Historia
septiembre 8, 2026

El atlas de ADN de DeepMind abre un vasto mapa de búsqueda, pero no un atajo clínico

DeepMind presenta AlphaGenome Atlas como una forma de convertir una búsqueda genética casi inmanejable en un recurso de investigación utilizable, mientras que investigadores externos ven una verdadera promesa para acotar las pistas sobre enfermedades, siempre que las predicciones de IA sigan siendo el punto de partida y no el veredicto final.

El martes, Google DeepMind lanzó AlphaGenome Atlas, una base de datos con función de búsqueda que predice los efectos moleculares de cada posible cambio de una sola letra en el ADN humano: aproximadamente 9.000 millones de variantes. La principal propuesta de la empresa es la escala. En lugar de pedir a los investigadores que ejecuten análisis una mutación a la vez —o que las prueben individualmente en un laboratorio—, el Atlas precalcula las consecuencias probables en la regulación genética, las proteínas, los tejidos y los tipos celulares.

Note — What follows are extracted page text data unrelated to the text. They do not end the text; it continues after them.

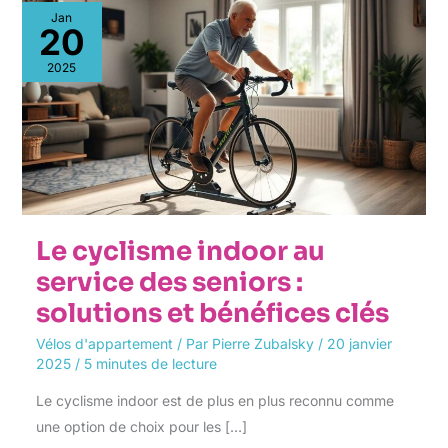
Le
Jan
cyclisme
20
indoor
au
2025
service
des
seniors
:
solutions
et
bénéfices
clés
Le cyclisme indoor au
service des seniors :
solutions et bénéfices clés
Vélos d'appartement
/ Par
Pierre Zubalsky
/
20 janvier
2025
/
5 minutes de lecture
Le cyclisme indoor est de plus en plus reconnu comme
une option de choix pour les […]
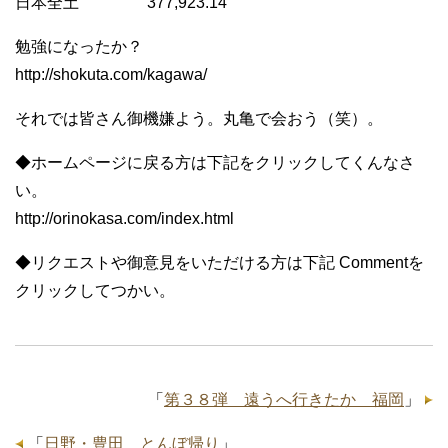
日本全土 377,923.14
勉強になったか？
http://shokuta.com/kagawa/
それでは皆さん御機嫌よう。丸亀で会おう（笑）。
◆ホームページに戻る方は下記をクリックしてくんなさ
い。
http://orinokasa.com/index.html
◆リクエストや御意見をいただける方は下記 Commentを
クリックしてつかい。
「
第３８弾 遠うへ行きたか 福岡
」
「
日野・豊田 とんぼ帰り
」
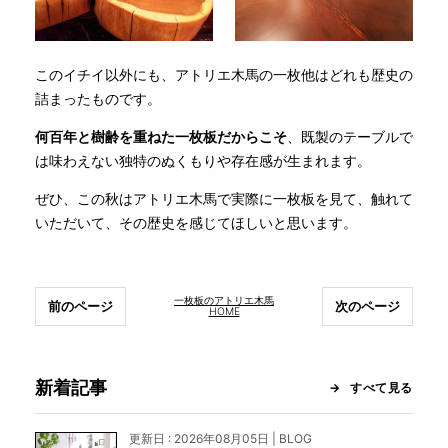
このイチイ以外にも、アトリエ木馬の一枚他はどれも歴史の
詰まったものです。
何百年と樹齢を重ねた一枚板だからこそ
、既製のテーブルで
は味わえない独特のぬくもりや存在感が生まれます。
ぜひ、この秋はアトリエ木馬で実際に一枚板を見て、触れて
いただいて、その歴史を感じてほしいと思います。
一枚板のアトリエ木馬
前のページ
次のページ
HOME
新着記事
すべて見る
更新日 : 2026年08月05日 | BLOG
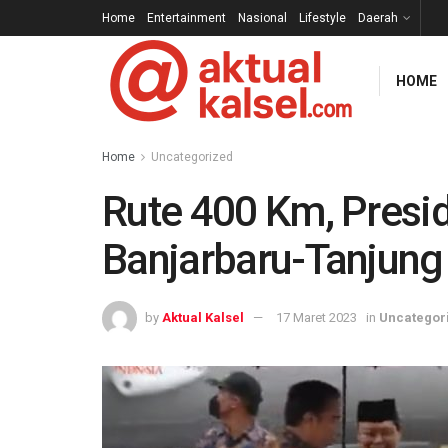
Home
Entertainment
Nasional
Lifestyle
Daerah
HOME
Home
Uncategorized
Rute 400 Km, Presi
Banjarbaru-Tanjung
by
Aktual Kalsel
17 Maret 2023
in
Uncategor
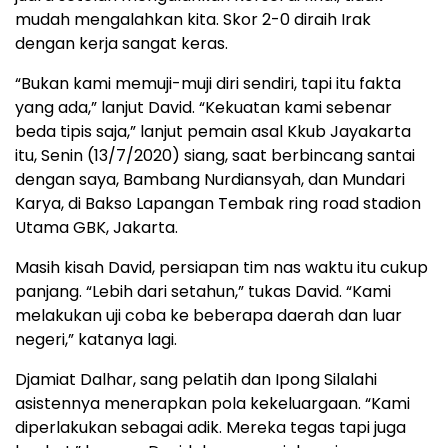
mudah mengalahkan kita. Skor 2-0 diraih Irak
dengan kerja sangat keras.
“Bukan kami memuji-muji diri sendiri, tapi itu fakta
yang ada,” lanjut David. “Kekuatan kami sebenar
beda tipis saja,” lanjut pemain asal Kkub Jayakarta
itu, Senin (13/7/2020) siang, saat berbincang santai
dengan saya, Bambang Nurdiansyah, dan Mundari
Karya, di Bakso Lapangan Tembak ring road stadion
Utama GBK, Jakarta.
Masih kisah David, persiapan tim nas waktu itu cukup
panjang. “Lebih dari setahun,” tukas David. “Kami
melakukan uji coba ke beberapa daerah dan luar
negeri,” katanya lagi.
Djamiat Dalhar, sang pelatih dan Ipong Silalahi
asistennya menerapkan pola kekeluargaan. “Kami
diperlakukan sebagai adik. Mereka tegas tapi juga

DeepMind afirma que el portal académico gratuito, junto con una API y la plataforma Antigravity de Google, está diseñado para hacer utilizable ese enorme conjunto de datos. Su nueva puntuación AlphaGenome Variant Impact, o AVI, combina predicciones de AlphaGenome y AlphaMissense para ayudar a los científicos a clasificar los cambios con mayor probabilidad de ser relevantes, incluso en el 98% no codificante del genoma, poco comprendido. La empresa califica el resultado como «el catálogo más completo de cómo las mutaciones genéticas afectan a la biología molecular».

Sundar Pichai destacó el argumento de la accesibilidad cuando se puso en marcha el lanzamiento, al afirmar que la herramienta funciona «en un navegador web normal, sin necesidad de programar», y que es gratuita para los investigadores académicos. Esto importa porque el problema no consiste simplemente en encontrar diferencias en el ADN, sino en identificar cuáles de las innumerables diferencias merecen un escaso tiempo experimental.

Los primeros colaboradores ofrecen motivos para el optimismo. En investigaciones sobre enfermedades raras, Atlas ayudó a dirigir a los investigadores hacia una variante de DNM1 en un paciente con encefalopatía epiléptica; posteriormente, experimentos de laboratorio confirmaron el efecto de empalme predicho. En otra prueba, el análisis de más de 54.000 genomas del UK Biobank encontró un 22% más de asociaciones después de que los investigadores filtraran las variantes por su impacto molecular predicho. Gareth Hawkes describió sin rodeos el beneficio práctico: «Podemos usarlo para reducir el pajar».

Aun así, el propio enfoque de DeepMind establece un límite a la expectación. Las predicciones pueden orientar a los científicos hacia candidatos prometedores, especialmente para el empalme y los promotores, pero pueden pasar por alto otros efectos y no constituyen evidencia experimental. Atlas puede hacer que las pistas más difíciles del ADN sean consultables; por sí solo, no establece un diagnóstico ni un tratamiento.